[TASK REQUIREMENTS]: Pull out, verbatim, the stretch of the records from their first line through the line containing "ingresaron varios llamados".

Saved entries
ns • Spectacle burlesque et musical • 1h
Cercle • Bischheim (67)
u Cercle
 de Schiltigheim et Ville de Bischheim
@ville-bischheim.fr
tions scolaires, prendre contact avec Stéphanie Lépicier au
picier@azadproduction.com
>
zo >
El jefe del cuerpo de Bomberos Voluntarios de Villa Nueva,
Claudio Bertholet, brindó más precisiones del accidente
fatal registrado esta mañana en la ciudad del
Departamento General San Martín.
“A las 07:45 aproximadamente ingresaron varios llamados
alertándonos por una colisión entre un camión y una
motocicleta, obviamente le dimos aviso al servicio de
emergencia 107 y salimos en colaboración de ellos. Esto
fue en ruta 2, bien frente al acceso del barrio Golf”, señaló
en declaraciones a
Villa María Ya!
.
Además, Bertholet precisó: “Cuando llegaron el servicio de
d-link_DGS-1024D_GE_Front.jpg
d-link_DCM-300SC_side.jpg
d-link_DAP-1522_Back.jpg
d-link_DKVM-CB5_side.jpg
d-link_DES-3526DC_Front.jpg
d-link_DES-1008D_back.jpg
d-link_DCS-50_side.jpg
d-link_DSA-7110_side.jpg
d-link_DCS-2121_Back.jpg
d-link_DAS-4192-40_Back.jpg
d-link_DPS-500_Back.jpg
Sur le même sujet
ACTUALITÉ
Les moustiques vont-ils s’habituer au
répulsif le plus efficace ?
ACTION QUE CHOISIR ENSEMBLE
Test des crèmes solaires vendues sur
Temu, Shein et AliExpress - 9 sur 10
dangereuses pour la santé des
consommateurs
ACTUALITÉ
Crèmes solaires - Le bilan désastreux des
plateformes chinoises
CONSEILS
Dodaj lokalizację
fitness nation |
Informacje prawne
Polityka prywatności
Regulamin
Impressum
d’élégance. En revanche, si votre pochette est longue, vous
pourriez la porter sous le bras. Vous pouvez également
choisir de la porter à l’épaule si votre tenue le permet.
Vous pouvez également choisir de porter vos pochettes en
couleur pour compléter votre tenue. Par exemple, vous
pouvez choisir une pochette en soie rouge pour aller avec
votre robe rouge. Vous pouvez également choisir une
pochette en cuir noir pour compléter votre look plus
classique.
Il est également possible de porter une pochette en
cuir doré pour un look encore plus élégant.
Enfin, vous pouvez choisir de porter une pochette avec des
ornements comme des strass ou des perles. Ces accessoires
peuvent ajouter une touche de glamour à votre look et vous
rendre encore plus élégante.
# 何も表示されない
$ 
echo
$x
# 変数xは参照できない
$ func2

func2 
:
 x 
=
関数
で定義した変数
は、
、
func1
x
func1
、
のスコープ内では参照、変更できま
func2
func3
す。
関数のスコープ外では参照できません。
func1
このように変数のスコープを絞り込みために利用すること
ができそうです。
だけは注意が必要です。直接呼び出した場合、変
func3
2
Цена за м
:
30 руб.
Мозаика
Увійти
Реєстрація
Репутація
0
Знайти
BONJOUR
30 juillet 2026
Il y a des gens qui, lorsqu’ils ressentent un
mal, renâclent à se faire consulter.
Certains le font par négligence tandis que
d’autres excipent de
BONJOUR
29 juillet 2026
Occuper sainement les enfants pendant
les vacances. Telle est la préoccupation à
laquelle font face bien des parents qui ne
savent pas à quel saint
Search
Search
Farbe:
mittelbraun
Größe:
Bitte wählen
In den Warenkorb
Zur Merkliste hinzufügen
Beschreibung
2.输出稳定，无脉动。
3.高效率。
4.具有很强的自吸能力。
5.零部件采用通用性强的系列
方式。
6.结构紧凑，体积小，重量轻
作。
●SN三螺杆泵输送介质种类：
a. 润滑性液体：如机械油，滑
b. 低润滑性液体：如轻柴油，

[RESPONSE AREA]:
ns • Spectacle burlesque et musical • 1h
Cercle • Bischheim (67)
u Cercle
 de Schiltigheim et Ville de Bischheim
@ville-bischheim.fr
tions scolaires, prendre contact avec Stéphanie Lépicier au
picier@azadproduction.com
>
zo >
El jefe del cuerpo de Bomberos Voluntarios de Villa Nueva,
Claudio Bertholet, brindó más precisiones del accidente
fatal registrado esta mañana en la ciudad del
Departamento General San Martín.
“A las 07:45 aproximadamente ingresaron varios llamados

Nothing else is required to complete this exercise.